Camden South is a suburb of the Macarthur Region of Sydney in the state of New South Wales, Australia in Camden Council. It is to the immediate south of Camden, New South Wales and shares the same postcode 2570.

==History==
The area now known as Camden South was originally home to the Muringong, the southernmost of the Darug people, and the Gandangara people of the Southern Highlands. In 1805, wool pioneer John Macarthur was granted 5,000 acres (20 km^{2}) at Cowpastures (now Camden).

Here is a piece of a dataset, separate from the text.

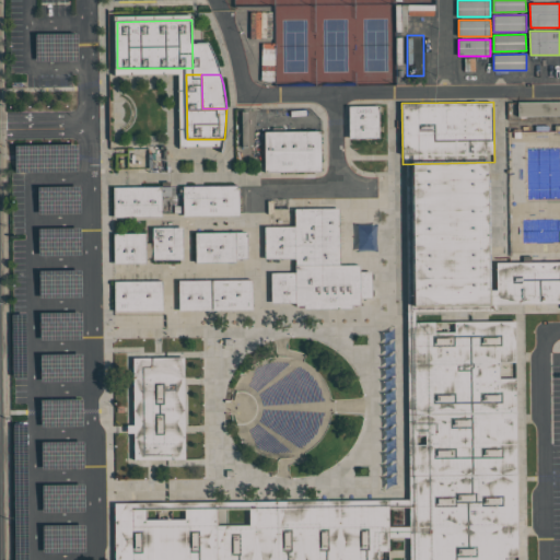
[(559,131),(509,131),(509,103),(559,102),(559,131)]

After the land was cleared, it was used for farming for most of the next 200 years until Sydney's suburban sprawl reached the town of Camden and modern suburbs like Camden South were subdivided into housing blocks.

== Heritage listings ==
Camden South has a number of heritage-listed sites, including:
- Elizabeth Macarthur Avenue: Camden Park Estate and Belgenny Farm

==People==

===Demographics===
According to the of Population, there were 4,595 people in Camden South.
- Aboriginal and Torres Strait Islander people made up 3.9% of the population.
- 85.5% of people were born in Australia. The next most common country of birth was England at 4.1%.
- 92.9% of people only spoke English at home.
- The most common responses for religion were No Religion 32.3%, Catholic 27.4% and Anglican 23.2%.

== Politics ==
Camden South lies in the south ward of Camden Council, currently represented by Eva Campbell, Damien Quinnell and Rose Sicari. It sits within the state electorate of Camden, represented by Labor's Sally Quinnell, the former music teacher, and the federal electorate of Hume, represented by Liberal's Angus Taylor, the former businessman.